What you need to do: In the entries below, how many lines contain the string "оценки"? Respond with the number only.

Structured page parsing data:
※

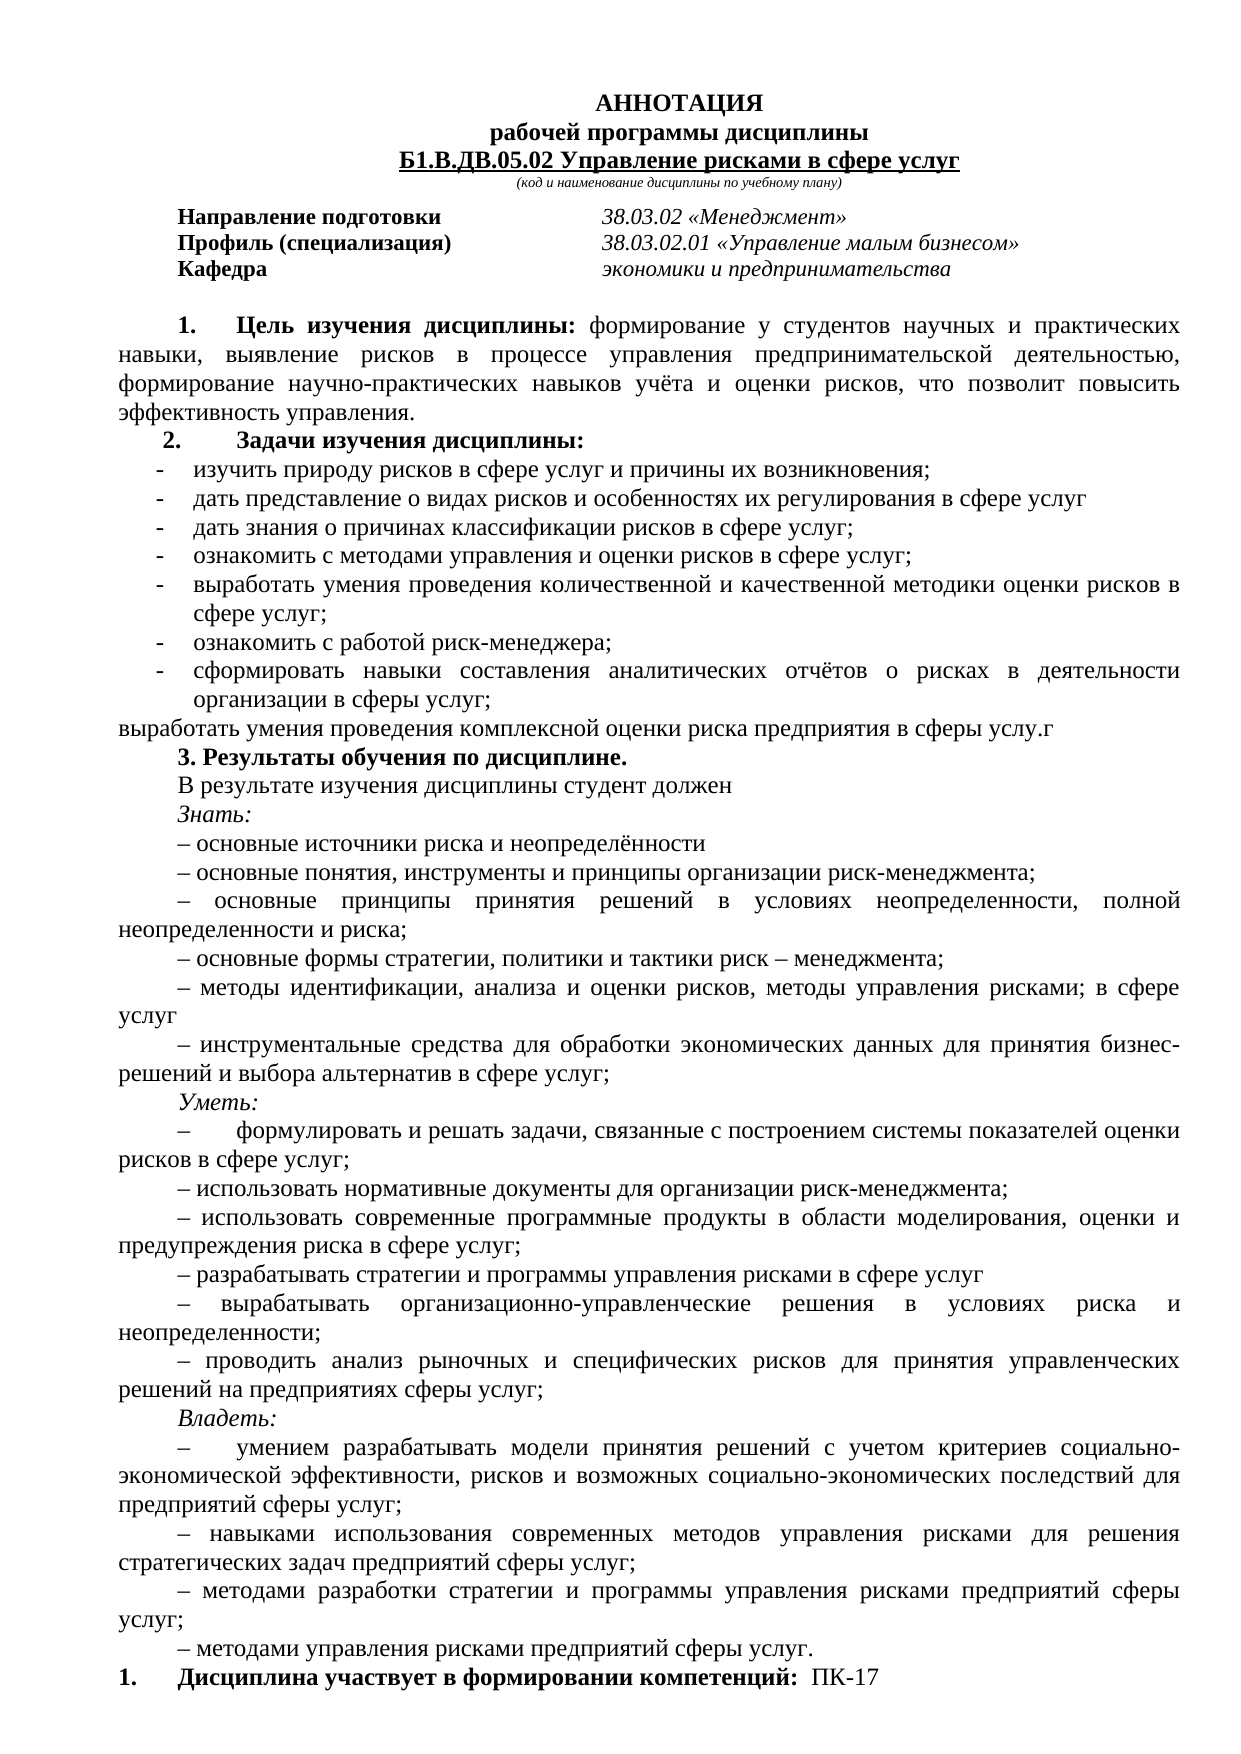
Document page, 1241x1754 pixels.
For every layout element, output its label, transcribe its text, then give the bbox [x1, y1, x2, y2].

list Дисциплина участвует в формировании компетенций: ПК-17 [118, 1662, 1181, 1691]
text Уметь: [118, 1087, 1181, 1116]
list Цель изучения дисциплины: формирование у студентов научных и практических навыки, выявление рисков в процессе управления предпринимательской деятельностью, формирование научно-практических навыков учёта и оценки рисков, что позволит повысить эффективность управления. [118, 311, 1181, 426]
list дать знания о причинах классификации рисков в сфере услуг; [156, 512, 1181, 541]
text АННОТАЦИЯ [118, 88, 1181, 117]
text – инструментальные средства для обработки экономических данных для принятия бизнес-решений и выбора альтернатив в сфере услуг; [118, 1029, 1181, 1087]
list ознакомить с методами управления и оценки рисков в сфере услуг; [156, 541, 1181, 569]
text В результате изучения дисциплины студент должен [118, 771, 1181, 799]
text выработать умения проведения комплексной оценки риска предприятия в сферы услу.г [118, 713, 1181, 742]
text – вырабатывать организационно-управленческие решения в условиях риска и неопределенности; [118, 1288, 1181, 1346]
text Знать: [118, 799, 1181, 828]
text – основные формы стратегии, политики и тактики риск – менеджмента; [118, 943, 1181, 972]
text (код и наименование дисциплины по учебному плану) [118, 174, 1181, 203]
list изучить природу рисков в сфере услуг и причины их возникновения; [156, 454, 1181, 483]
list дать представление о видах рисков и особенностях их регулирования в сфере услуг [156, 483, 1181, 512]
text – методами разработки стратегии и программы управления рисками предприятий сферы услуг; [118, 1576, 1181, 1633]
text – формулировать и решать задачи, связанные с построением системы показателей оценки рисков в сфере услуг; [118, 1116, 1181, 1173]
list ознакомить с работой риск-менеджера; [156, 627, 1181, 656]
text – основные принципы принятия решений в условиях неопределенности, полной неопределенности и риска; [118, 886, 1181, 943]
text – основные источники риска и неопределённости [118, 828, 1181, 857]
text – основные понятия, инструменты и принципы организации риск-менеджмента; [118, 857, 1181, 886]
text 3. Результаты обучения по дисциплине. [118, 742, 1181, 771]
list сформировать навыки составления аналитических отчётов о рисках в деятельности организации в сферы услуг; [156, 656, 1181, 713]
list выработать умения проведения количественной и качественной методики оценки рисков в сфере услуг; [156, 569, 1181, 627]
text – использовать нормативные документы для организации риск-менеджмента; [118, 1173, 1181, 1202]
list Задачи изучения дисциплины: [118, 426, 1181, 454]
text – методы идентификации, анализа и оценки рисков, методы управления рисками; в сфере услуг [118, 972, 1181, 1029]
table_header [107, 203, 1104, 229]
text – методами управления рисками предприятий сферы услуг. [118, 1633, 1181, 1662]
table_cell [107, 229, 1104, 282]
text – навыками использования современных методов управления рисками для решения стратегических задач предприятий сферы услуг; [118, 1518, 1181, 1576]
text рабочей программы дисциплины [118, 117, 1181, 145]
text Владеть: [118, 1403, 1181, 1432]
text – умением разрабатывать модели принятия решений с учетом критериев социально-экономической эффективности, рисков и возможных социально-экономических последствий для предприятий сферы услуг; [118, 1432, 1181, 1518]
text – проводить анализ рыночных и специфических рисков для принятия управленческих решений на предприятиях сферы услуг; [118, 1346, 1181, 1403]
text – разрабатывать стратегии и программы управления рисками в сфере услуг [118, 1259, 1181, 1288]
text – использовать современные программные продукты в области моделирования, оценки и предупреждения риска в сфере услуг; [118, 1202, 1181, 1259]
text Б1.В.ДВ.05.02 Управление рисками в сфере услуг [118, 145, 1181, 174]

※

Expected answer: 7